> Work instructions:
No pictures belong in the answer. Repeat all the entries exactly.

> Supplied information:
-----
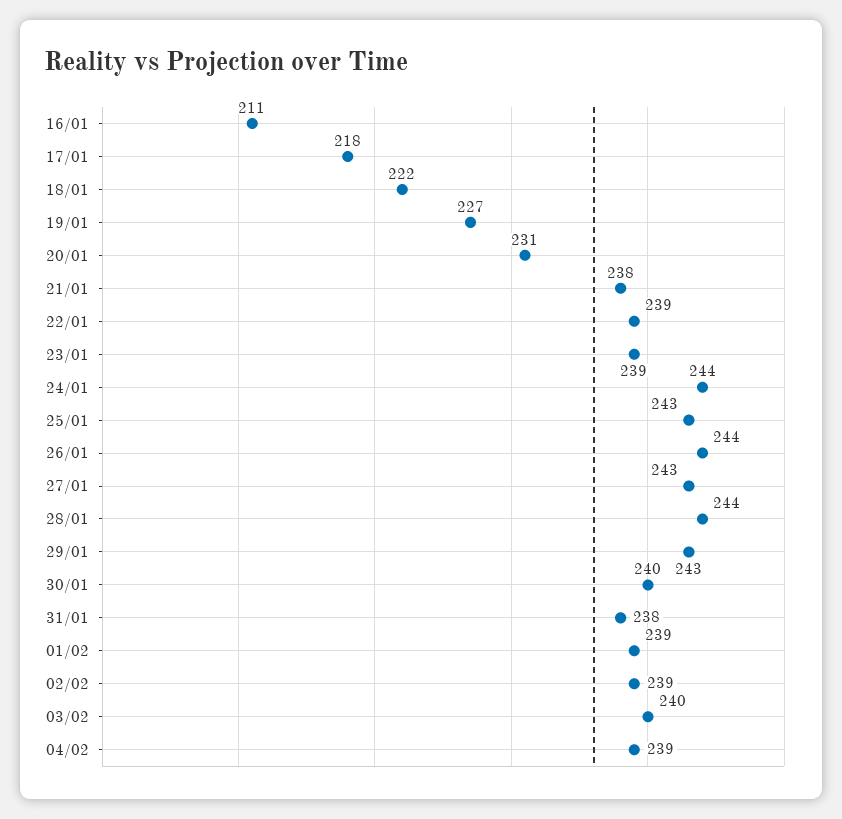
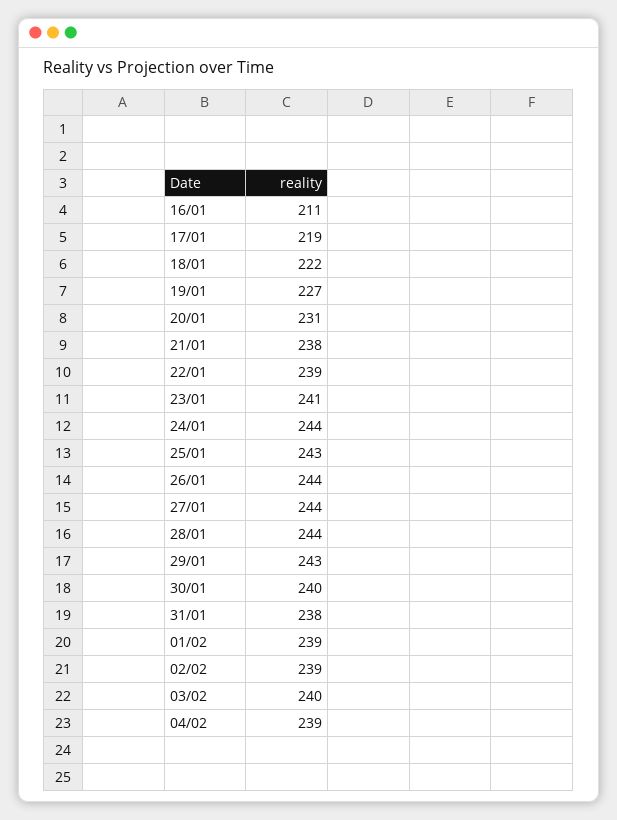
  {
    "16/01": 211,
-   "17/01": 218,
+   "17/01": 219,
    "18/01": 222,
    "19/01": 227,
    "20/01": 231,
    "21/01": 238,
    "22/01": 239,
-   "23/01": 239,
+   "23/01": 241,
    "24/01": 244,
    "25/01": 243,
    "26/01": 244,
-   "27/01": 243,
+   "27/01": 244,
    "28/01": 244,
    "29/01": 243,
    "30/01": 240,
    "31/01": 238,
    "01/02": 239,
    "02/02": 239,
    "03/02": 240,
    "04/02": 239
  }

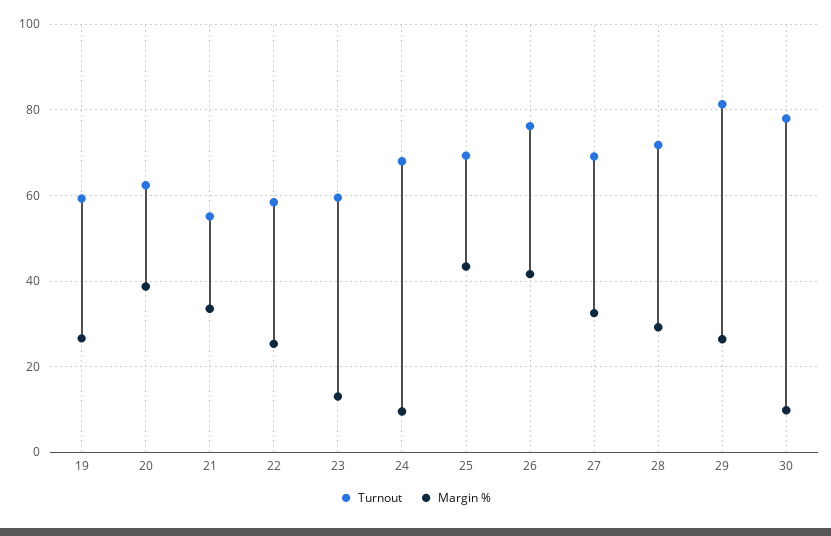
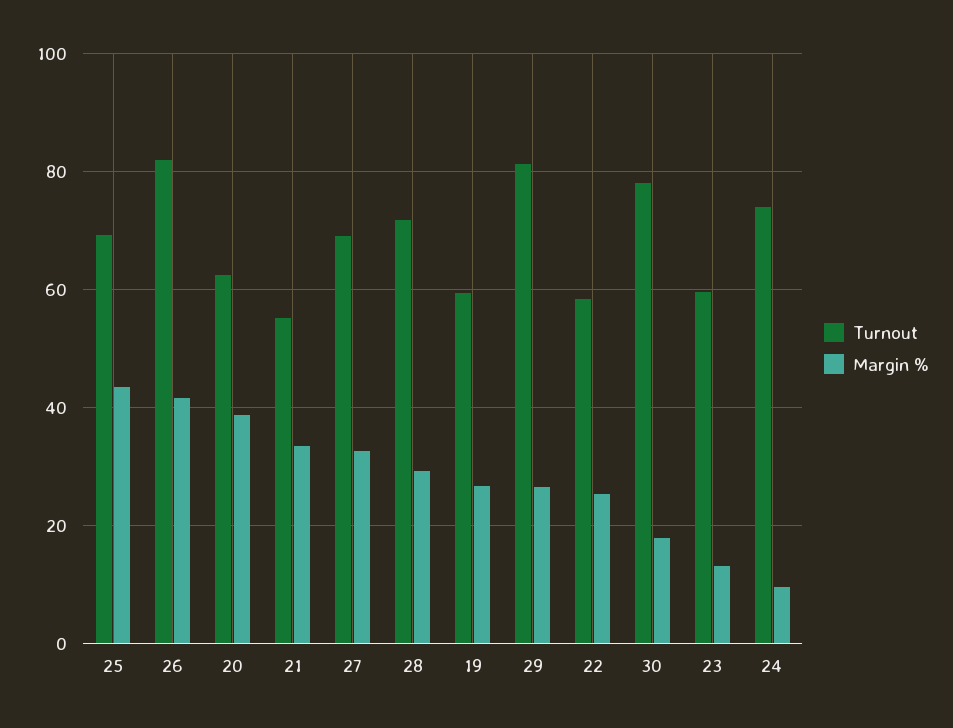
  {
    "Turnout": {
      "19": 60,
      "20": 62,
      "21": 56,
      "22": 58,
      "23": 60,
-     "24": 68,
+     "24": 74,
      "25": 70,
-     "26": 76,
+     "26": 82,
      "27": 70,
      "28": 72,
      "29": 82,
      "30": 78
    },
    "Margin %": {
      "19": 26,
      "20": 38,
      "21": 34,
      "22": 26,
      "23": 14,
      "24": 10,
      "25": 44,
      "26": 42,
      "27": 32,
      "28": 30,
      "29": 26,
-     "30": 10
+     "30": 18
    }
  }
-----
> Solution to the exercise:
  {
    "16/01": 211,
-   "17/01": 218,
+   "17/01": 219,
    "18/01": 222,
    "19/01": 227,
    "20/01": 231,
    "21/01": 238,
    "22/01": 239,
-   "23/01": 239,
+   "23/01": 241,
    "24/01": 244,
    "25/01": 243,
    "26/01": 244,
-   "27/01": 243,
+   "27/01": 244,
    "28/01": 244,
    "29/01": 243,
    "30/01": 240,
    "31/01": 238,
    "01/02": 239,
    "02/02": 239,
    "03/02": 240,
    "04/02": 239
  }

  {
    "Turnout": {
      "19": 60,
      "20": 62,
      "21": 56,
      "22": 58,
      "23": 60,
-     "24": 68,
+     "24": 74,
      "25": 70,
-     "26": 76,
+     "26": 82,
      "27": 70,
      "28": 72,
      "29": 82,
      "30": 78
    },
    "Margin %": {
      "19": 26,
      "20": 38,
      "21": 34,
      "22": 26,
      "23": 14,
      "24": 10,
      "25": 44,
      "26": 42,
      "27": 32,
      "28": 30,
      "29": 26,
-     "30": 10
+     "30": 18
    }
  }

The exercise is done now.